▶ _WORK ORDER_
Transcribe every record below word for word.

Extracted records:
--- START ---

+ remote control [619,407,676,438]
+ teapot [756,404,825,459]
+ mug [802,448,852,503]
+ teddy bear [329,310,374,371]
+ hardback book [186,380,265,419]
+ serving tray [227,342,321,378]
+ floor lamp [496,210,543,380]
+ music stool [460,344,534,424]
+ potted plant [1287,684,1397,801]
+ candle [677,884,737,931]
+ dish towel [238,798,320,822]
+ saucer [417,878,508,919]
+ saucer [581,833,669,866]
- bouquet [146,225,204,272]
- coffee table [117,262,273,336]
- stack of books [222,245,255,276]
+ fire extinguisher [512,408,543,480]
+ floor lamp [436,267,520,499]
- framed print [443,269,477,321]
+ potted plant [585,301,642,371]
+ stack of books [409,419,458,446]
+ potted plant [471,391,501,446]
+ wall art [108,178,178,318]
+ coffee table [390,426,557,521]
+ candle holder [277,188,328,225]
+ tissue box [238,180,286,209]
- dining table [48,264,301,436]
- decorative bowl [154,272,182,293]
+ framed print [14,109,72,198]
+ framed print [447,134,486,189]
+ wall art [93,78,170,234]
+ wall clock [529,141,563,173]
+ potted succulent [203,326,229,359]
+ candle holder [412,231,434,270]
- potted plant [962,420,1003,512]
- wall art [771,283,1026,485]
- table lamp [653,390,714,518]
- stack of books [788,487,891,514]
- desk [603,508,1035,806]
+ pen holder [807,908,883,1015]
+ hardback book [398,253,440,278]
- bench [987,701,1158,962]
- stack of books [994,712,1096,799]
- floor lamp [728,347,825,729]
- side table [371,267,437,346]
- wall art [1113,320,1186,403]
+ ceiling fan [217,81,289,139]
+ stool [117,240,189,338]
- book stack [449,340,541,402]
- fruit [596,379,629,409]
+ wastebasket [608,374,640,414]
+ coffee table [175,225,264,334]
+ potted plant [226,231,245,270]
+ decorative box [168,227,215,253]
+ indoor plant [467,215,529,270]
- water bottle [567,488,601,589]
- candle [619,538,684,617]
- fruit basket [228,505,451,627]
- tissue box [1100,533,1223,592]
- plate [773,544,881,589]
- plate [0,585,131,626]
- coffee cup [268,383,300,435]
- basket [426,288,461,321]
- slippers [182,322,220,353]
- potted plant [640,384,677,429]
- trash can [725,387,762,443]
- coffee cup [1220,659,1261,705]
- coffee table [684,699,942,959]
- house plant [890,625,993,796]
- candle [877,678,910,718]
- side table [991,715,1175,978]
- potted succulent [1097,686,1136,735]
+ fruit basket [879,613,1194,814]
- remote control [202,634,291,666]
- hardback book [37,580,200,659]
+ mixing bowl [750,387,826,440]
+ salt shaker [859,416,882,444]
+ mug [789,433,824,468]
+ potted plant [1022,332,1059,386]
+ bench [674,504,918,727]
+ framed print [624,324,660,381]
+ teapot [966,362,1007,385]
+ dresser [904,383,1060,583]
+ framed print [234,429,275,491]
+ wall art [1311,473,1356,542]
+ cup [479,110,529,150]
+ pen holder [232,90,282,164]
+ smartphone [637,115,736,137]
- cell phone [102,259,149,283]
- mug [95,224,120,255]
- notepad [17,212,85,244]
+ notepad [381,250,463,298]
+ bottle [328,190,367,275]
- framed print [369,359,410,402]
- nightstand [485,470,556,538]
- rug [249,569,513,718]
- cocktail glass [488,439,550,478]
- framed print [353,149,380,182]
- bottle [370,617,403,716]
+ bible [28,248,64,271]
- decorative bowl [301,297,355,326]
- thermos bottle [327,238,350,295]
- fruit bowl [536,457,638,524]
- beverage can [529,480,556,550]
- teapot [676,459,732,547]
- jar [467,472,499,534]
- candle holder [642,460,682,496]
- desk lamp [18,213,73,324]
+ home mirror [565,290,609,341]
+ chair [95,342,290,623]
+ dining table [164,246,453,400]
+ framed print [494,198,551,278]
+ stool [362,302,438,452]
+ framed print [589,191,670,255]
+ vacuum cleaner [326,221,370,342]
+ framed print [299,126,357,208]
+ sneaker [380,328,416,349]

--- END ---

▶ _WRITTEN ANSWER_
+ remote control [619,407,676,438]
+ teapot [756,404,825,459]
+ mug [802,448,852,503]
+ teddy bear [329,310,374,371]
+ hardback book [186,380,265,419]
+ serving tray [227,342,321,378]
+ floor lamp [496,210,543,380]
+ music stool [460,344,534,424]
+ potted plant [1287,684,1397,801]
+ candle [677,884,737,931]
+ dish towel [238,798,320,822]
+ saucer [417,878,508,919]
+ saucer [581,833,669,866]
- bouquet [146,225,204,272]
- coffee table [117,262,273,336]
- stack of books [222,245,255,276]
+ fire extinguisher [512,408,543,480]
+ floor lamp [436,267,520,499]
- framed print [443,269,477,321]
+ potted plant [585,301,642,371]
+ stack of books [409,419,458,446]
+ potted plant [471,391,501,446]
+ wall art [108,178,178,318]
+ coffee table [390,426,557,521]
+ candle holder [277,188,328,225]
+ tissue box [238,180,286,209]
- dining table [48,264,301,436]
- decorative bowl [154,272,182,293]
+ framed print [14,109,72,198]
+ framed print [447,134,486,189]
+ wall art [93,78,170,234]
+ wall clock [529,141,563,173]
+ potted succulent [203,326,229,359]
+ candle holder [412,231,434,270]
- potted plant [962,420,1003,512]
- wall art [771,283,1026,485]
- table lamp [653,390,714,518]
- stack of books [788,487,891,514]
- desk [603,508,1035,806]
+ pen holder [807,908,883,1015]
+ hardback book [398,253,440,278]
- bench [987,701,1158,962]
- stack of books [994,712,1096,799]
- floor lamp [728,347,825,729]
- side table [371,267,437,346]
- wall art [1113,320,1186,403]
+ ceiling fan [217,81,289,139]
+ stool [117,240,189,338]
- book stack [449,340,541,402]
- fruit [596,379,629,409]
+ wastebasket [608,374,640,414]
+ coffee table [175,225,264,334]
+ potted plant [226,231,245,270]
+ decorative box [168,227,215,253]
+ indoor plant [467,215,529,270]
- water bottle [567,488,601,589]
- candle [619,538,684,617]
- fruit basket [228,505,451,627]
- tissue box [1100,533,1223,592]
- plate [773,544,881,589]
- plate [0,585,131,626]
- coffee cup [268,383,300,435]
- basket [426,288,461,321]
- slippers [182,322,220,353]
- potted plant [640,384,677,429]
- trash can [725,387,762,443]
- coffee cup [1220,659,1261,705]
- coffee table [684,699,942,959]
- house plant [890,625,993,796]
- candle [877,678,910,718]
- side table [991,715,1175,978]
- potted succulent [1097,686,1136,735]
+ fruit basket [879,613,1194,814]
- remote control [202,634,291,666]
- hardback book [37,580,200,659]
+ mixing bowl [750,387,826,440]
+ salt shaker [859,416,882,444]
+ mug [789,433,824,468]
+ potted plant [1022,332,1059,386]
+ bench [674,504,918,727]
+ framed print [624,324,660,381]
+ teapot [966,362,1007,385]
+ dresser [904,383,1060,583]
+ framed print [234,429,275,491]
+ wall art [1311,473,1356,542]
+ cup [479,110,529,150]
+ pen holder [232,90,282,164]
+ smartphone [637,115,736,137]
- cell phone [102,259,149,283]
- mug [95,224,120,255]
- notepad [17,212,85,244]
+ notepad [381,250,463,298]
+ bottle [328,190,367,275]
- framed print [369,359,410,402]
- nightstand [485,470,556,538]
- rug [249,569,513,718]
- cocktail glass [488,439,550,478]
- framed print [353,149,380,182]
- bottle [370,617,403,716]
+ bible [28,248,64,271]
- decorative bowl [301,297,355,326]
- thermos bottle [327,238,350,295]
- fruit bowl [536,457,638,524]
- beverage can [529,480,556,550]
- teapot [676,459,732,547]
- jar [467,472,499,534]
- candle holder [642,460,682,496]
- desk lamp [18,213,73,324]
+ home mirror [565,290,609,341]
+ chair [95,342,290,623]
+ dining table [164,246,453,400]
+ framed print [494,198,551,278]
+ stool [362,302,438,452]
+ framed print [589,191,670,255]
+ vacuum cleaner [326,221,370,342]
+ framed print [299,126,357,208]
+ sneaker [380,328,416,349]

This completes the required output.